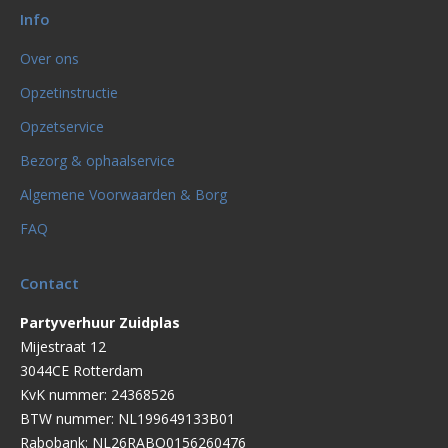
Info
Over ons
Opzetinstructie
Opzetservice
Bezorg & ophaalservice
Algemene Voorwaarden & Borg
FAQ
Contact
Partyverhuur Zuidplas
Mijestraat 12
3044CE Rotterdam
KvK nummer: 24368526
BTW nummer: NL199649133B01
Rabobank: NL26RABO0156260476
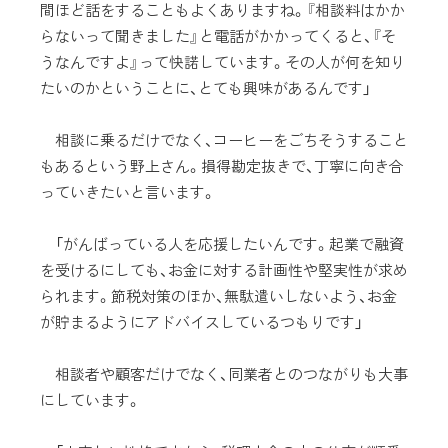
間ほど話をすることもよくありますね。『相談料はかか
らないって聞きました』と電話がかかってくると、『そ
うなんですよ』って快諾しています。その人が何を知り
たいのかということに、とても興味があるんです」
相談に乗るだけでなく、コーヒーをごちそうすること
もあるという野上さん。損得勘定抜きで、丁寧に向き合
っていきたいと言います。
「がんばっている人を応援したいんです。起業で融資
を受けるにしても、お金に対する計画性や堅実性が求め
られます。節税対策のほか、無駄遣いしないよう、お金
が貯まるようにアドバイスしているつもりです」
相談者や顧客だけでなく、同業者とのつながりも大事
にしています。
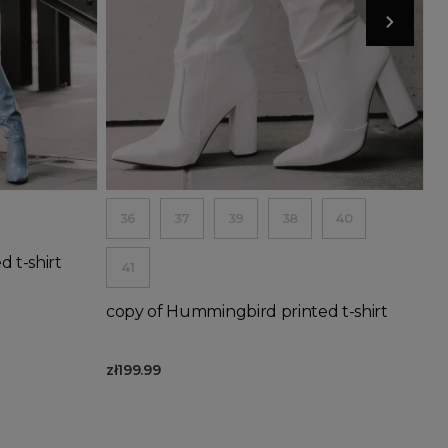
Add to basket
36
37
39
38
40
 t-shirt
41
copy of Hummingbird printed t-shirt
zł199.99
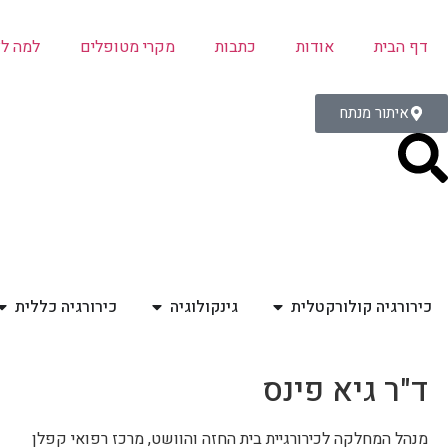
דף הבית
אודות
כתבות
מקרי מטופלים
למה ל
איתור מנתח
כירורגיה קולורקטלית
גינקולוגיה
כירורגיה כללית
ד"ר גיא פינס
מנהל המחלקה לכירורגיית בית החזה והוושט, מרכז רפואי קפלן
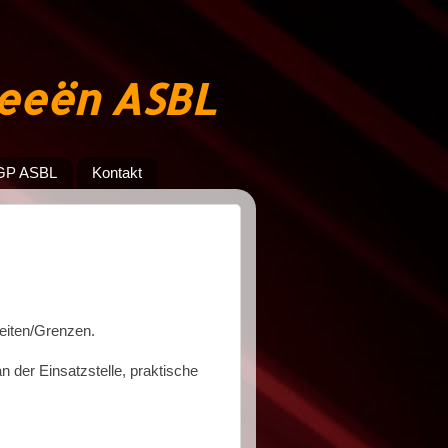
jeeën ASBL
GP ASBL
Kontakt
eiten/Grenzen.
 der Einsatzstelle, praktische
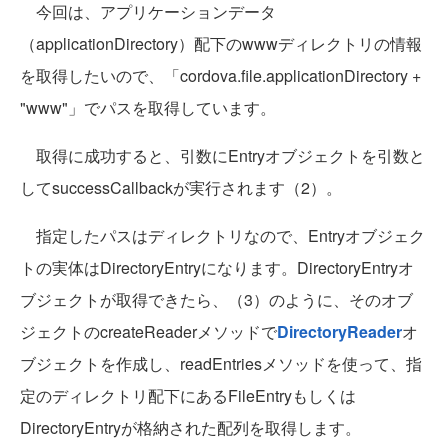
今回は、アプリケーションデータ
（applicationDirectory）配下のwwwディレクトリの情報
を取得したいので、「cordova.file.applicationDirectory +
"www"」でパスを取得しています。
取得に成功すると、引数にEntryオブジェクトを引数と
してsuccessCallbackが実行されます（2）。
指定したパスはディレクトリなので、Entryオブジェク
トの実体はDirectoryEntryになります。DirectoryEntryオ
ブジェクトが取得できたら、（3）のように、そのオブ
ジェクトのcreateReaderメソッドで
DirectoryReader
オ
ブジェクトを作成し、readEntriesメソッドを使って、指
定のディレクトリ配下にあるFileEntryもしくは
DirectoryEntryが格納された配列を取得します。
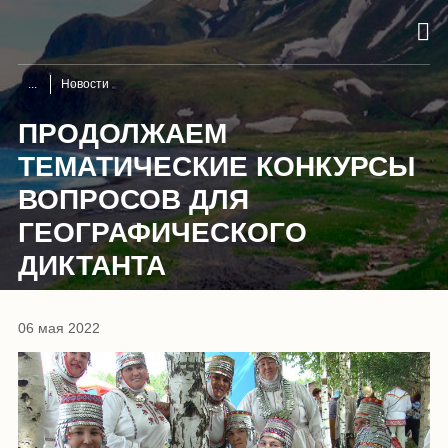
Новости
ПРОДОЛЖАЕМ
ТЕМАТИЧЕСКИЕ КОНКУРСЫ
ВОПРОСОВ ДЛЯ
ГЕОГРАФИЧЕСКОГО
ДИКТАНТА
06 мая 2022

══════

_EXERCISE_: Reproduce the text of every row above character for character, omitting the pictures.

_EXERCISE RESPONSE_:
Info
Over ons
Opzetinstructie
Opzetservice
Bezorg & ophaalservice
Algemene Voorwaarden & Borg
FAQ
Contact
Partyverhuur Zuidplas
Mijestraat 12
3044CE Rotterdam
KvK nummer: 24368526
BTW nummer: NL199649133B01
Rabobank: NL26RABO0156260476
間ほど話をすることもよくありますね。『相談料はかか
らないって聞きました』と電話がかかってくると、『そ
うなんですよ』って快諾しています。その人が何を知り
たいのかということに、とても興味があるんです」
相談に乗るだけでなく、コーヒーをごちそうすること
もあるという野上さん。損得勘定抜きで、丁寧に向き合
っていきたいと言います。
「がんばっている人を応援したいんです。起業で融資
を受けるにしても、お金に対する計画性や堅実性が求め
られます。節税対策のほか、無駄遣いしないよう、お金
が貯まるようにアドバイスしているつもりです」
相談者や顧客だけでなく、同業者とのつながりも大事
にしています。
Add to basket
36
37
39
38
40
 t-shirt
41
copy of Hummingbird printed t-shirt
zł199.99
דף הבית
אודות
כתבות
מקרי מטופלים
למה ל
איתור מנתח
כירורגיה קולורקטלית
גינקולוגיה
כירורגיה כללית
ד"ר גיא פינס
מנהל המחלקה לכירורגיית בית החזה והוושט, מרכז רפואי קפלן
jeeën ASBL
GP ASBL
Kontakt
eiten/Grenzen.
 der Einsatzstelle, praktische
今回は、アプリケーションデータ
（applicationDirectory）配下のwwwディレクトリの情報
を取得したいので、「cordova.file.applicationDirectory +
"www"」でパスを取得しています。
取得に成功すると、引数にEntryオブジェクトを引数と
してsuccessCallbackが実行されます（2）。
指定したパスはディレクトリなので、Entryオブジェク
トの実体はDirectoryEntryになります。DirectoryEntryオ
ブジェクトが取得できたら、（3）のように、そのオブ
ジェクトのcreateReaderメソッドで
DirectoryReader
オ
ブジェクトを作成し、readEntriesメソッドを使って、指
定のディレクトリ配下にあるFileEntryもしくは
DirectoryEntryが格納された配列を取得します。
Новости
ПРОДОЛЖАЕМ
ТЕМАТИЧЕСКИЕ КОНКУРСЫ
ВОПРОСОВ ДЛЯ
ГЕОГРАФИЧЕСКОГО
ДИКТАНТА
06 мая 2022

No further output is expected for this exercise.